Shame!

Shame!

Politics should be about offering oneself for sacrificial service. But in Nigeria, it is characterised by desperation of actors seeking offices by fair or foul means, and inability of losers to concede defeat in the spirit of sportsmanship. These tendencies have been the bane of mainstream conduct of our democracy, perhaps owing – if only in part – to long years of military rule. The same tendencies characterise electoral contests at the level of sub-groups in the polity that ordinarily should offer hope for future redemption of the national culture.

The recent election in the National Association of Nigerian Students (NANS) is a case in point. Following that poll, a student of Federal University, Dutse, Usman Barambu, was declared elected as the new president of the students’ body.

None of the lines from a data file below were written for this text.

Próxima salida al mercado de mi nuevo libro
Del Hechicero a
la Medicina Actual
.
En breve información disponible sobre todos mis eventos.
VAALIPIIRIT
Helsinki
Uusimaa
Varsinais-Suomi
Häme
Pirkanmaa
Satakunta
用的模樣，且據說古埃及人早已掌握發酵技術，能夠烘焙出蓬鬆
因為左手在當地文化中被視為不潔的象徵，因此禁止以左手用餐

That declaration has, however, been controverted by Umar Faruk Lawal of Bayero University, Kano, who also claims the office. In media interviews, both contenders have separately dismissed the process that produced the other as manipulated and fraught with irregularities, while purporting to have the legitimate mandate of electors. It is a sad commentary on Nigerian politics.

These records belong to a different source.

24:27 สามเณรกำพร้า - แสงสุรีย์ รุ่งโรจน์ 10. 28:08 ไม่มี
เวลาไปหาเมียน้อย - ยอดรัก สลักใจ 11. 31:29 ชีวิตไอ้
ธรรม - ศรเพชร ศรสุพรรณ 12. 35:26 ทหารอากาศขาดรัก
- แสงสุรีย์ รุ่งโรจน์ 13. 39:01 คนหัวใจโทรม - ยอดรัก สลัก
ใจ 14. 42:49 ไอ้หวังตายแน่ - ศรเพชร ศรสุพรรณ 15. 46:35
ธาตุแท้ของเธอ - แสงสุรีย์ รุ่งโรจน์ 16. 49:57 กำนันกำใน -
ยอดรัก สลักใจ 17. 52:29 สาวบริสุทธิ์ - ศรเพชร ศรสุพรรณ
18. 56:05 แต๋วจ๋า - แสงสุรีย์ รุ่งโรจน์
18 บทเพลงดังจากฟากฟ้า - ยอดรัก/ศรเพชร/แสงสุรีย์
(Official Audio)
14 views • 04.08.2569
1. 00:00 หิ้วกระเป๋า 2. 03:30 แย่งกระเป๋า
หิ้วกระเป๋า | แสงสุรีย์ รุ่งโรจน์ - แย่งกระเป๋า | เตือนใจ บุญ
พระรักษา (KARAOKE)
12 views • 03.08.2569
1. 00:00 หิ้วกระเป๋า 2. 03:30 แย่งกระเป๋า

For his part, Barambu said he picked up the hotel bills of about 80 percent of the delegates for seven days amid delayed accreditation that preceded the voting. “Faruk was among the people who proposed that the convention be shifted because he was aware that I was accommodating a large number of the delegates. He made that proposition hoping that I would be tired and send the delegates out of their hotel rooms, so that he could use that against me. But glory be to God, we were able to accommodate them till the end, although I am indebted to the hotels as I speak,” he told Sunday Punch. Among other things, he denied buying off some other candidates “because they had also spent much (money) to get to that stage,” and accused his rival of being the one who has been seen courting partisans in the larger society for financial support. On the other hand, Faruk alleged sundry irregularities in the election, including his rival’s camp purportedly doling out N20,000 to “charlatans” from whom he procured votes. He, however, confirmed that contestants footed the bills of delegates, saying: “Student leaders from the universities could not access funds because of the ongoing industrial action by the Academic Staff Union of Universities; it was we, the contestants, that managed to mobilise them, paid their transportation fares, and they also relied on the candidates to pay for hotel accommodation.”